En estas condiciones, el disparo fallaba una de cada seis veces en condiciones ideales, y una de cada cuatro o peor con el tiempo húmedo o después de una larga batalla. No importaba que un soldado estuviera bien entrenado, porque podía disparar, en teoría, unas cinco veces por minuto, aunque la realidad era que, como mucho, se producían dos o tres disparos. Por si fuera poco, en la mayoría de las ocasiones estos derramaban algo de la pólvora del cartucho para disminuir el retroceso y que no se les dislocara el hombro, con lo que producían mucho menos daño del previsible en el enemigo.
Un 4% de aciertos
Como es de esperar por todos estos datos, la eficacia real de estos fusiles con los que Napoleón quiso invadir España era relativa. La trayectoria de la bala era imprecisa y era prácticamente imposible apuntar bien. Por otro lado, el alcance teórico era de 200 metros, pero lo cierto es que a más de 75 no producía mucho daño y suponía desperdiciar la escasa munición. Para asegurarse el éxito, los franceses tenían que agrupar a un buen número de soldados y disparar al mismo punto a la menor distancia posible. Lo normal era que, a 200 metros, solo un 4% de los disparos alcanzaran al enemigo. Y para matar a un hombre era necesario alcanzarle siete veces.

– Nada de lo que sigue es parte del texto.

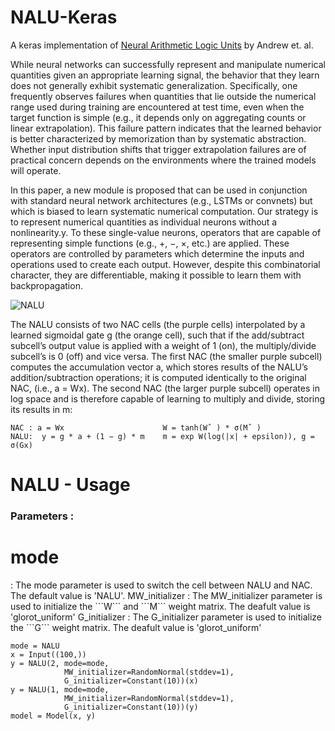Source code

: # NALU-Keras
A keras implementation of [Neural Arithmetic Logic Units](https://arxiv.org/pdf/1808.00508.pdf) by Andrew et. al.

While neural networks can successfully represent and manipulate numerical quantities given an
appropriate learning signal, the behavior that they learn does not generally exhibit systematic generalization. Specifically, one frequently observes failures when quantities that lie outside the
numerical range used during training are encountered at test time, even when the target function
is simple (e.g., it depends only on aggregating counts or linear extrapolation). This failure pattern
indicates that the learned behavior is better characterized by memorization than by systematic abstraction.
Whether input distribution shifts that trigger extrapolation failures are of practical concern
depends on the environments where the trained models will operate.

In this paper, a new module is proposed that can be used in conjunction with standard neural network
architectures (e.g., LSTMs or convnets) but which is biased to learn systematic numerical computation.
Our strategy is to represent numerical quantities as individual neurons without a nonlinearity.y. To these
single-value neurons, operators that are capable of representing simple functions (e.g., +,
−, ×, etc.) are applied. These operators are controlled by parameters which determine the inputs and operations
used to create each output. However, despite this combinatorial character, they are differentiable,
making it possible to learn them with backpropagation. 

![NALU](nalu.png)

The NALU consists of two NAC cells (the purple cells) interpolated by a learned sigmoidal gate
g (the orange cell), such that if the add/subtract subcell’s output value is applied with a weight of
1 (on), the multiply/divide subcell’s is 0 (off) and vice versa. The first NAC (the smaller purple
subcell) computes the accumulation vector a, which stores results of the NALU’s addition/subtraction
operations; it is computed identically to the original NAC, (i.e., a = Wx). The second NAC (the
larger purple subcell) operates in log space and is therefore capable of learning to multiply and divide,
storing its results in m:
```
NAC : a = Wx                      W = tanh(Wˆ ) * σ(Mˆ )
NALU:  y = g * a + (1 − g) * m    m = exp W(log(|x| + epsilon)), g = σ(Gx)
```

# NALU - Usage
### Parameters : 
<h1>mode</h1>: The mode parameter is used to switch the cell between NALU and NAC. The default value is 'NALU'.
MW_initializer          : The MW_initializer parameter is used to initialize the  ```W``` and ```M``` weight matrix. The deafult value is 'glorot_uniform'
G_initializer           : The G_initializer parameter is used to initialize the  ```G``` weight matrix. The deafult value is 'glorot_uniform'

```
mode = NALU
x = Input((100,))
y = NALU(2, mode=mode, 
            MW_initializer=RandomNormal(stddev=1),
            G_initializer=Constant(10))(x)
y = NALU(1, mode=mode, 
            MW_initializer=RandomNormal(stddev=1),
            G_initializer=Constant(10))(y)
model = Model(x, y)
```
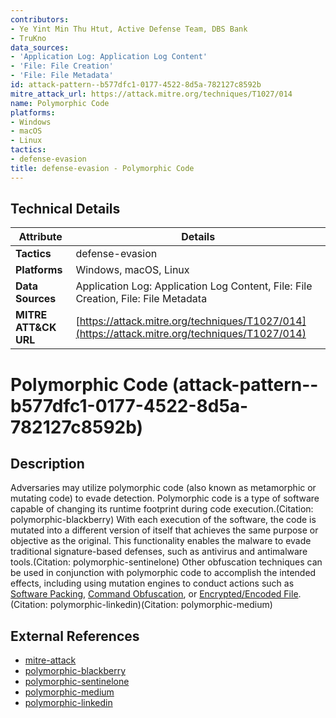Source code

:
 ```yaml
---
contributors:
- Ye Yint Min Thu Htut, Active Defense Team, DBS Bank
- TruKno
data_sources:
- 'Application Log: Application Log Content'
- 'File: File Creation'
- 'File: File Metadata'
id: attack-pattern--b577dfc1-0177-4522-8d5a-782127c8592b
mitre_attack_url: https://attack.mitre.org/techniques/T1027/014
name: Polymorphic Code
platforms:
- Windows
- macOS
- Linux
tactics:
- defense-evasion
title: defense-evasion - Polymorphic Code
---
```


## Technical Details

| Attribute | Details |
|-----------|----------|
| **Tactics** | defense-evasion |
| **Platforms** | Windows, macOS, Linux |
| **Data Sources** | Application Log: Application Log Content, File: File Creation, File: File Metadata |
| **MITRE ATT&CK URL** | [https://attack.mitre.org/techniques/T1027/014](https://attack.mitre.org/techniques/T1027/014) |

# Polymorphic Code (attack-pattern--b577dfc1-0177-4522-8d5a-782127c8592b)

## Description
Adversaries may utilize polymorphic code (also known as metamorphic or mutating code) to evade detection. Polymorphic code is a type of software capable of changing its runtime footprint during code execution.(Citation: polymorphic-blackberry) With each execution of the software, the code is mutated into a different version of itself that achieves the same purpose or objective as the original. This functionality enables the malware to evade traditional signature-based defenses, such as antivirus and antimalware tools.(Citation: polymorphic-sentinelone) 
Other obfuscation techniques can be used in conjunction with polymorphic code to accomplish the intended effects, including using mutation engines to conduct actions such as [Software Packing](https://attack.mitre.org/techniques/T1027/002), [Command Obfuscation](https://attack.mitre.org/techniques/T1027/010), or [Encrypted/Encoded File](https://attack.mitre.org/techniques/T1027/013).(Citation: polymorphic-linkedin)(Citation: polymorphic-medium)


## External References
- [mitre-attack](https://attack.mitre.org/techniques/T1027/014)
- [polymorphic-blackberry](https://www.blackberry.com/us/en/solutions/endpoint-security/ransomware-protection/polymorphic-malware)
- [polymorphic-sentinelone](https://www.sentinelone.com/cybersecurity-101/threat-intelligence/what-is-polymorphic-malware)
- [polymorphic-medium](https://medium.com/@shellseekerscyber/explainer-packed-malware-16f09cc75035)
- [polymorphic-linkedin](https://www.linkedin.com/pulse/techniques-concealing-malware-hindering-analysis-packing-akshay-unijc)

Según Malye, en estas condiciones los soldados franceses vivieron la Guerra de la Independencia española como una «locura» y «un infierno», donde «la violencia del conflicto permanecerá en sus memorias durante años, con aquellas feroces represalias que sucedían a unas atrocidades espantosas». El historiador francés explica también que algunos de estos, como es el caso de Junot y Fournier-Sarlovèze, sufrieron enfermedades mentales clínicamente probadas por los reveses sufridos en los enfrentamientos, puesto que eran soldados con el espíritu ya quebrado por las heridas y la furia de quince años de guerras.
Finalmente, el intento de invasión de España en 1808 fue la perdición de Napoleón, algo que el mismo emperador reconoció en sus memorias, escritas poco antes de morir durante su destierro en la isla de Santa Elena. «Todas las circunstancias de mis desastres vienen a vincularse con este nudo fatal. Esa guerra destruyó mi reputación en Europa, enmarañó mis dificultades y fue una escuela para los soldados ingleses. Fui yo quien formó al ejército británico en la Península».